Premier League referees being called into question is nothing new in English football, in fact it’s something we used to talk about so much the FA decided to bring in a fifth official to help out on game-days – the virtual assistant referee. It’s safe to say the hope that VAR would reduce controversy hasn’t worked, but recently we have seen a number of people calling out referees for… not making decisions?
40 minutes free of controversy
So just how long did the Premier League manage to hold out before drama and controversy told hold during a game? 42 minutes.
The first game back following the PL’s temporary suspension was originally supposed to be played back in February – Aston Villa hosting Sheffield United at Villa Park. A run of the mill fixture, fans got almost exactly what you would expect through the first 41 minutes, it wasn’t until Oliver Norwood delivered a deep free kick into the Villa area that things really got lairy.
Villa keeper Orjan Nyland somehow manage to fumble what should’ve been a fairly routine catch, stumbling backwards as he attempted to gather the ball. Once it appeared he finally had the situation somewhat under control, he was essentially pushed into his own net by one of his teammates.

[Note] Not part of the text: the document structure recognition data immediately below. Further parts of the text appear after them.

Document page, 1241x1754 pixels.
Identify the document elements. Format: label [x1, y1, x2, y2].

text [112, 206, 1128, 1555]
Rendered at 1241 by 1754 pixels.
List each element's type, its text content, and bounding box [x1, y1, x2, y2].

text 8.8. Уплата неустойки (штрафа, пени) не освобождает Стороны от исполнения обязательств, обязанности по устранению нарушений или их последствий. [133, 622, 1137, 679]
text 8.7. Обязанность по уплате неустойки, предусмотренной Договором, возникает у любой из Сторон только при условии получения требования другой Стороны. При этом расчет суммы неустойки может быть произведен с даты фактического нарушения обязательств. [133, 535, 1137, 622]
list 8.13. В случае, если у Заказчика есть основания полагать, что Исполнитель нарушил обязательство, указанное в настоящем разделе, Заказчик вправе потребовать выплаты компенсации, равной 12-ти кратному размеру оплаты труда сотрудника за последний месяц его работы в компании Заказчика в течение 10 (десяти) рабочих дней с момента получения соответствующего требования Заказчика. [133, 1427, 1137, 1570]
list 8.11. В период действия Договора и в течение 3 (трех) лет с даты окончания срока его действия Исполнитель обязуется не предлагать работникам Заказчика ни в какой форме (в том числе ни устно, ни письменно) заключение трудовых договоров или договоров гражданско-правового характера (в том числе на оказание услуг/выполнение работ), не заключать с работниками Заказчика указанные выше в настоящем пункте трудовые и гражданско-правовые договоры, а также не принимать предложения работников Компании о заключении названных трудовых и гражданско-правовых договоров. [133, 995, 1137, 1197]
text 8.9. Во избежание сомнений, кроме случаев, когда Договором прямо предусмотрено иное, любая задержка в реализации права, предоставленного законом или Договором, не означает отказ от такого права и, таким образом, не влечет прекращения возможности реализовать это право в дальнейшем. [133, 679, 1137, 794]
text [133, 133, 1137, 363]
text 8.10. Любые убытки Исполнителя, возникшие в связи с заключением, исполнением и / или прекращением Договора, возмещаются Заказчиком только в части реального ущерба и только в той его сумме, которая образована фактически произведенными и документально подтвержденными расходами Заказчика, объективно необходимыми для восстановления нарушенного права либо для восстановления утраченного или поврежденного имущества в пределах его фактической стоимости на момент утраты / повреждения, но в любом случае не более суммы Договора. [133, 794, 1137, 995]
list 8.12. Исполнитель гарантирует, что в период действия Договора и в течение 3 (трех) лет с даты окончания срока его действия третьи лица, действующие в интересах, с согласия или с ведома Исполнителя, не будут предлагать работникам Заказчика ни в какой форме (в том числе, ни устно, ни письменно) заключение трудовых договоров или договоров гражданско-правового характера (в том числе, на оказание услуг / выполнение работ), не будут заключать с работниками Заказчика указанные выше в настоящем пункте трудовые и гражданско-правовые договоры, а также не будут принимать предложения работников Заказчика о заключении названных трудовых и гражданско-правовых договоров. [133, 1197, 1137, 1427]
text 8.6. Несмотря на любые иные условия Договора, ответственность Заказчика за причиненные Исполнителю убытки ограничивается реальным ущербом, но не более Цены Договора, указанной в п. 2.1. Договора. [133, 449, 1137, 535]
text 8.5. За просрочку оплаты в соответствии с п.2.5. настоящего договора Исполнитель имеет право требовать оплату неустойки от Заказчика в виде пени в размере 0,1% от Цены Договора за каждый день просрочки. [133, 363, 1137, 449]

It definitely looked as though the ball crossed the line in the moment, with Sheffield United players protesting to referee Michael Oliver before being turned away – his watch hadn’t vibrated, it wasn’t a goal.
Are Premier League referees too placid?
Former Premier League referee Mark Halsey appeared on talkSPORT this morning to discuss the debacle we witnessed last night. Calling into question why the referee and his assistants didn’t act, despite appearing to think the ball crossed the line. Adding fuel to a fire that has been raging since VAR was introduced in the PL – are referees afraid to make decisions?
In this instance, I find it hard to blame Michael Oliver for going with the technology rather than attempting to overrule it and make his own decision. While he does have the capability to do so, in the 7 seasons that GDS has been operational in the Premier League – it has never once got a decision wrong. In fact, last night was the first time that GDS has made an error in over 9,000 matches.
While Oliver could and potentially should have looked to override the decision, he may have deferred to his virtual assistant – something which would have made sense in the moment. Instead of making a rash snap call to give a goal, he may have instead decided to let the booth review the incident and call the game back while still within the phase of play rules. So the real question here shouldn’t be ‘are Premier League referees to blame – it should be ‘why didn’t VAR give the goal?’
VAR strikes again?
This isn’t the only Sheffield United VAR drama this season, however this time it would be a decision going against them incorrectly rather than the rules being upheld – or was it?
Something that has been discussed at length since VAR was introduced by the Premier League is when and where it intervenes. Sometimes it feels as though the virtual assistant referees get involved in the game far too often – outside of their remit – however on the flip side it can sometimes seem as though they leave decisions which they should be making. While this specific incident wasn’t nailed down in what they should or shouldn’t do – surely common sense dictates that they should intervene and award what was very obviously a goal, as seen on replay?
It is this robotic nature, following the rules and guidelines they have been set down to the very letter is what seems to be causing so many issues with the system. I don’t think anyone would have complained if they had stepped in to award the goal when it was so obvious to the naked eye. How many times have we seen goals given or ruled out this season because a player was offside by roughly half of an atom? Yet this couldn’t be awarded?
The Bundesliga has been back in Germany for over a month at the time of writing and there have been how many VAR dramas? None. Keiner. Because their system works efficiently and correctly. There need to be some serious reviews on this current system between now and the beginning of the 2020/21 season, as in it’s present state VAR is doing more harm to the English game than good.
Are Premier League referees growing worried of making decisions and leaving more down to the VAR system? Yes. In some instances this is definitely the correct thing to do, as could be argued in the case of Michael Oliver last night, however there seem to be times that referees would rather leave the decision to be made elsewhere to absolve themselves of any blame – an issue caused by VAR.